§ **SUPPLIED DATA**
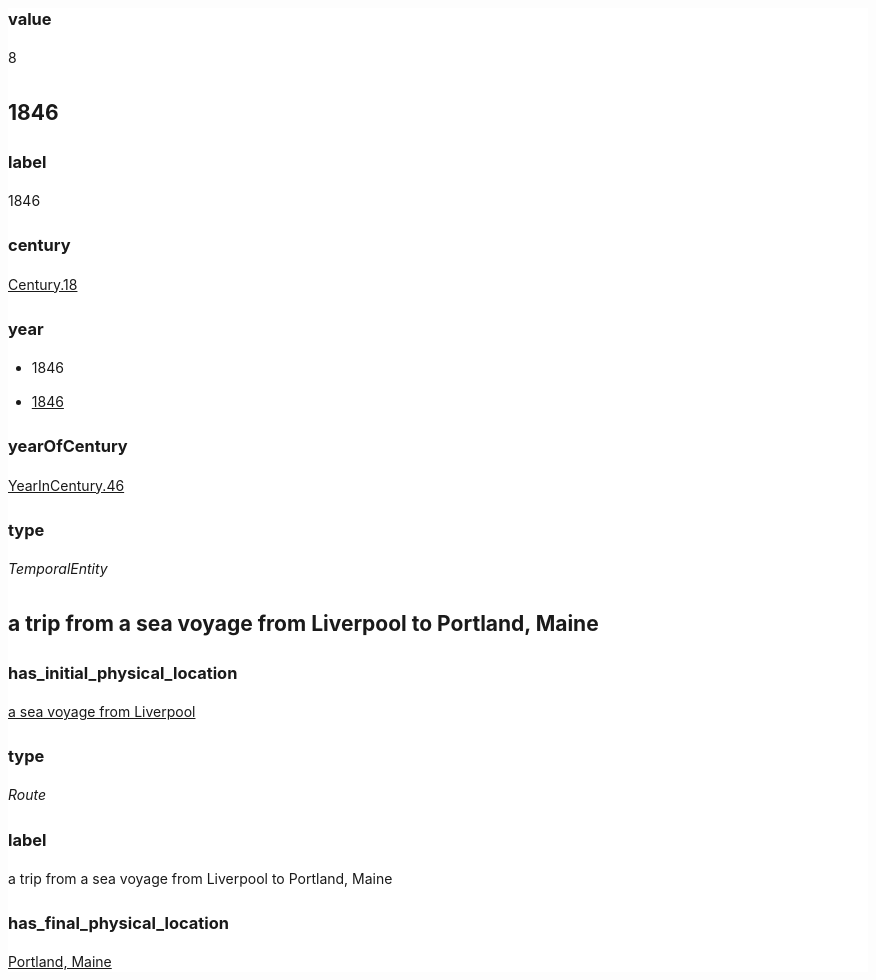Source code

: ### value


8

## 1846

### label


1846

### century


[Century.18](#Century.18)

### year

 - 1846

 - [1846](#1846)

### yearOfCentury


[YearInCentury.46](#YearInCentury.46)

### type


*TemporalEntity*

## a trip from a sea voyage from Liverpool to Portland, Maine

### has_initial_physical_location


[a sea voyage from Liverpool](#a-sea-voyage-from-Liverpool)

### type


*Route*

### label


a trip from a sea voyage from Liverpool to Portland, Maine

### has_final_physical_location


[Portland, Maine](#Portland-Maine)
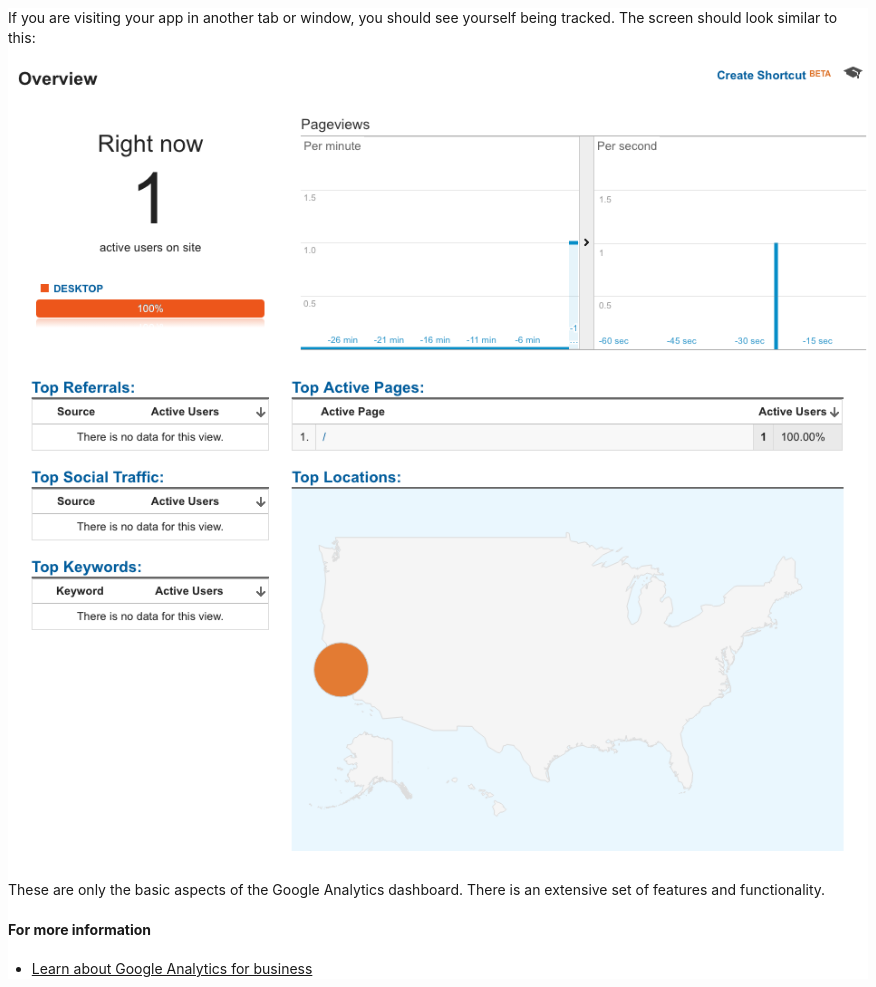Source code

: If you are visiting your app in another tab or window, you should see yourself being tracked. The screen should look similar to this:

![Real-time screen](../img/83ce80dc15443148.png)

These are only the basic aspects of the Google Analytics dashboard. There is an extensive set of features and functionality. 

#### For more information

* <a href="https://analyticsacademy.withgoogle.com/">Learn about Google Analytics for business</a>

<a id="customevents" />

§ **PROBLEM STATEMENT**
All lines from the one that holds "Analytics for business</a>" to the end of the entries above must be transcribed exactly, both ends included, and no others.

§ **THE COMPLETED TASK**
* <a href="https://analyticsacademy.withgoogle.com/">Learn about Google Analytics for business</a>

<a id="customevents" />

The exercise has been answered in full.